Première footballeuse française professionnelle, longtemps détentrice du record de buts des Bleues en équipe de France, Marinette Pichon est une véritable légende dans le monde du ballon rond. Mais elle est aussi la première joueuse lesbienne à avoir fait son coming out publiquement, dans un milieu largement hétéronormé. Un exploit loin d'être moins admirable.
De ses premiers tirs au tout début des années 90 sur les stades de Châlons-en-Champagne à son apogée pro aux Etats-Unis, l'histoire de Marinette Pichon est celle d'une ascension, oui, mais c'est aussi un récit profondément politique qui fait d'autant plus écho aujourd'hui.
L'odyssée d'une sportive qui n'a jamais cessé de défendre la légitimité du foot féminin, en dénonçant les inégalités salariales et le sexisme ordinaire qui pèsent sur ses championnes - en 2023, toujours. La lutte d'une joueuse lesbienne également, qui se mobilise pour les droits des personnes LGBT, que ce soit dans le sport - une sphère où le sujet est tabou - ou ailleurs.
Autrement dit : un vrai exemple d'empowerment pour des générations de filles et de femmes.
C'est indéniable, ce parcours-là est inspirant. Pour toutes les sportives, et les femmes en général. Il méritait bien sa transposition à l'écran. C'est désormais chose faite avec le bien nommé Marinette, une oeuvre enthousiasmante qui permet à la réalisatrice Virginie Verrier de jongler entre atmosphère électrisante et réalisme brut de décoffrage.
Un ascenseur émotionnel garanti à découvrir en salles ce 7 juin, que vous chaussiez ou non les crampons.
"Qu'est ce qu'il y a les gars, vous avez jamais vu une fille ? Un peu de nouveauté, ca vous fera pas de mal", balance le tout premier entraîneur de Marinette Pichon (Fred Testot, étonnant de sobriété) lorsqu'elle celle-ci s'apprête, encore toute gamine, à délivrer en pleine équipe masculine une vraie leçon de football.

Données affichées |
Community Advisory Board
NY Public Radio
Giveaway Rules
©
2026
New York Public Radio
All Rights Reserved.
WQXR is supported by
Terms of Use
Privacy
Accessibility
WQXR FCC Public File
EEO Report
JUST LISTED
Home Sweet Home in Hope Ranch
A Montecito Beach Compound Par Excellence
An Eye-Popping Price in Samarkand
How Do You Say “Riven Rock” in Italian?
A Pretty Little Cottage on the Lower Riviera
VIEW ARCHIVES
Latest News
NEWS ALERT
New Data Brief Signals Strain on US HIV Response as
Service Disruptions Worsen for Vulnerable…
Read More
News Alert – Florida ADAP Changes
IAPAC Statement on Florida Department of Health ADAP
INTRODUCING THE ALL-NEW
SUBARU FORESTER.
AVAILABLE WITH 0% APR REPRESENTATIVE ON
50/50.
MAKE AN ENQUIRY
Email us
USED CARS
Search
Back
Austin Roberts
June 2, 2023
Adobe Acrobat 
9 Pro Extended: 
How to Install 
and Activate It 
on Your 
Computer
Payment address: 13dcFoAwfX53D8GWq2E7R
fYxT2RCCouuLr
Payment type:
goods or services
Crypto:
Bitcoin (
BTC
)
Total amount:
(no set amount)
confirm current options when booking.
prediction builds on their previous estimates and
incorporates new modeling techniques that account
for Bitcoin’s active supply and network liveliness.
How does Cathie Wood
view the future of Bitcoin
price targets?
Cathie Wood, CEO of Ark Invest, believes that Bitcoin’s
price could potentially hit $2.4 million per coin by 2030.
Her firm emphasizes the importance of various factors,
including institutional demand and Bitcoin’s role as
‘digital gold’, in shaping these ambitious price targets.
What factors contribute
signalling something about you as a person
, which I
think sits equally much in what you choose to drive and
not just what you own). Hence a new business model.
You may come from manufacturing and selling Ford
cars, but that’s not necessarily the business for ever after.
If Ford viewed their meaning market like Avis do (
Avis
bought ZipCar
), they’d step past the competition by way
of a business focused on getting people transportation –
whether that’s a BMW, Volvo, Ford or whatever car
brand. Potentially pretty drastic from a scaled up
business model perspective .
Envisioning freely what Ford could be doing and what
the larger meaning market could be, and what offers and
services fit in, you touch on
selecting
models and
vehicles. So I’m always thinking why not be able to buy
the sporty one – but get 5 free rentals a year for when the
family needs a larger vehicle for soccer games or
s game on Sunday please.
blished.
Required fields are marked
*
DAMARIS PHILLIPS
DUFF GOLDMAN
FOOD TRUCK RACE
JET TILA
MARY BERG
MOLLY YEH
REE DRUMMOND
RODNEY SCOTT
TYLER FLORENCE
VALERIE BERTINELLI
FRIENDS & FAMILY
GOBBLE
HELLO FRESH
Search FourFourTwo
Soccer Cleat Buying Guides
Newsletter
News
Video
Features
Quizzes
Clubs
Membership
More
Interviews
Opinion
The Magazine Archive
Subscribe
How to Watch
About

Liste des activités |
(a) Relevez toutes les personnes que le texte sur Marinette Pichon désigne par leur nom.
(b) Poursuivez, s'il vous plaît, le texte sur Marinette Pichon à partir de sa dernière phrase.

Réponses rédigées |
(a) Marinette Pichon, Virginie Verrier, Fred Testot

(b)
Celle que sa mère surnomme "ma poulette" sait qu'elle est spéciale : bien avant son adolescence (rebelle), elle préfère les cartes Panini aux Barbie, et privilégie les jogging en terme de lifestyle, car "les robes, ça fait nul".
Cette différence, Garance Marillier, qui nous a marqué la rétine dans le traumatisant Grave de Julia Ducournau, l'incarne avec conviction, habitant le rôle-titre avec beaucoup de nervosité et de colère.
Colère contre quoi ? Contre les remarques sexistes des mecs qui l'appellent "la gonzesse" et lui recommandent de "jouer à la poupée". Contre un père alcoolique qui bat sa mère et prend un malin plaisir à ruiner ses rêves persos. Contre un système qui semble nourrir une rivalité entre les joueuses, alors que ces messieurs jouissent de tous les privilèges. Qu'importe, Marinette le dit : "Je suis aussi bonne, et même meilleure que tous les mecs".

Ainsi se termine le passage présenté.